▶ How to complete this task:
Go through the listing below. Copy each line that has the string "INDEX".
-- Available records follows --
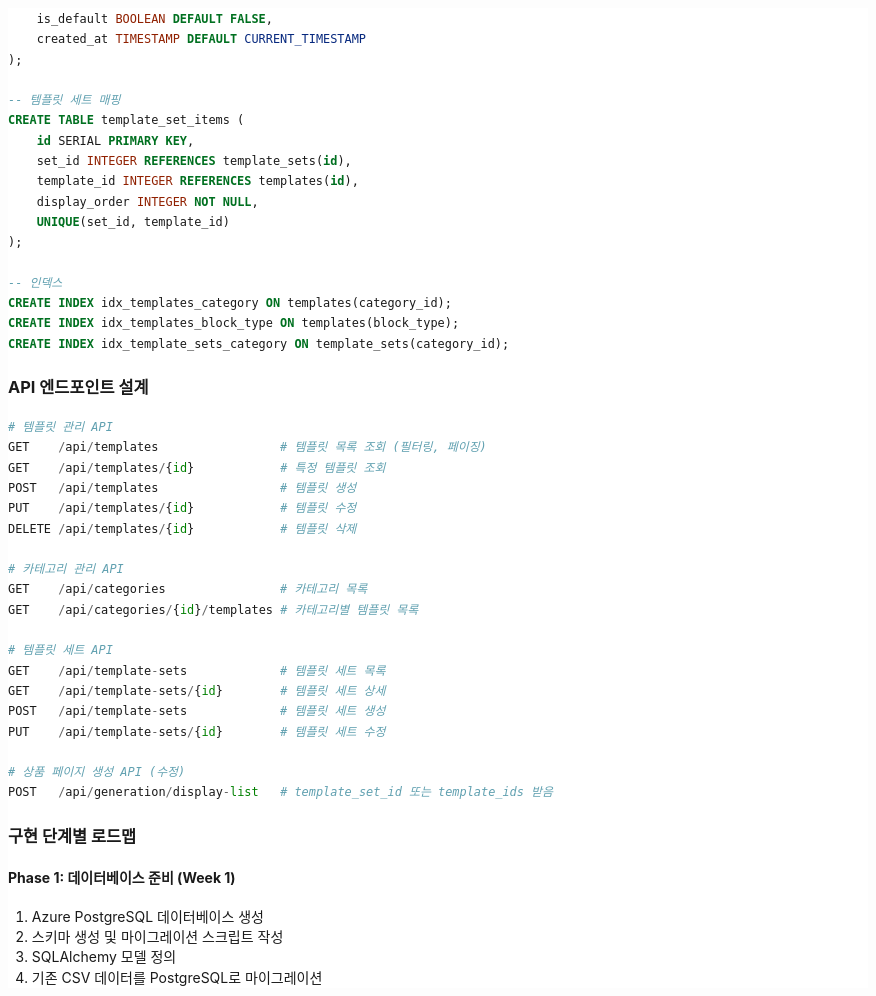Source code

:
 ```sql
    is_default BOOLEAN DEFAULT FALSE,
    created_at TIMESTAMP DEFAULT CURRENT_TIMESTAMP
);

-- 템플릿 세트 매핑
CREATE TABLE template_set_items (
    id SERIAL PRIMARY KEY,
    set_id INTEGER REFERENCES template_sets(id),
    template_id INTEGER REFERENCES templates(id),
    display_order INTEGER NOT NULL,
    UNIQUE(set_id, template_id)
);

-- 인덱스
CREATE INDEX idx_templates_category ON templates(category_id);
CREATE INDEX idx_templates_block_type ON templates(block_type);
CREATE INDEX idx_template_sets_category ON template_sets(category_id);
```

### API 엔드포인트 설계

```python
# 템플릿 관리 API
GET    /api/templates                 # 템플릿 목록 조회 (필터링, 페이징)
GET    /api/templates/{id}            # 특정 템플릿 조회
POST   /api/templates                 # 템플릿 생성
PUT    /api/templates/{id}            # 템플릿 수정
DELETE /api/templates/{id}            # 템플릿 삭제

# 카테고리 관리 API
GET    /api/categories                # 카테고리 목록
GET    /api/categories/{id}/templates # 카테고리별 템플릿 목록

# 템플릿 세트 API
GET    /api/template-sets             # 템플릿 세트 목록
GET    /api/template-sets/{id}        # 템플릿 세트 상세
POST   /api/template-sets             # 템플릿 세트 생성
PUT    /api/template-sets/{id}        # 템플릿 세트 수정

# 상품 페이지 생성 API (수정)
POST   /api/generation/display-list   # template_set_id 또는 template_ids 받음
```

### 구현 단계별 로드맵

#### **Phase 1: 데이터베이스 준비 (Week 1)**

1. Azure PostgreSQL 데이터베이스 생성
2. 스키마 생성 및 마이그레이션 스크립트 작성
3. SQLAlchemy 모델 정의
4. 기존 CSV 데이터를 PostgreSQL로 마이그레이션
-- Available records concluded --
▶ Solution below:
CREATE INDEX idx_templates_category ON templates(category_id);
CREATE INDEX idx_templates_block_type ON templates(block_type);
CREATE INDEX idx_template_sets_category ON template_sets(category_id);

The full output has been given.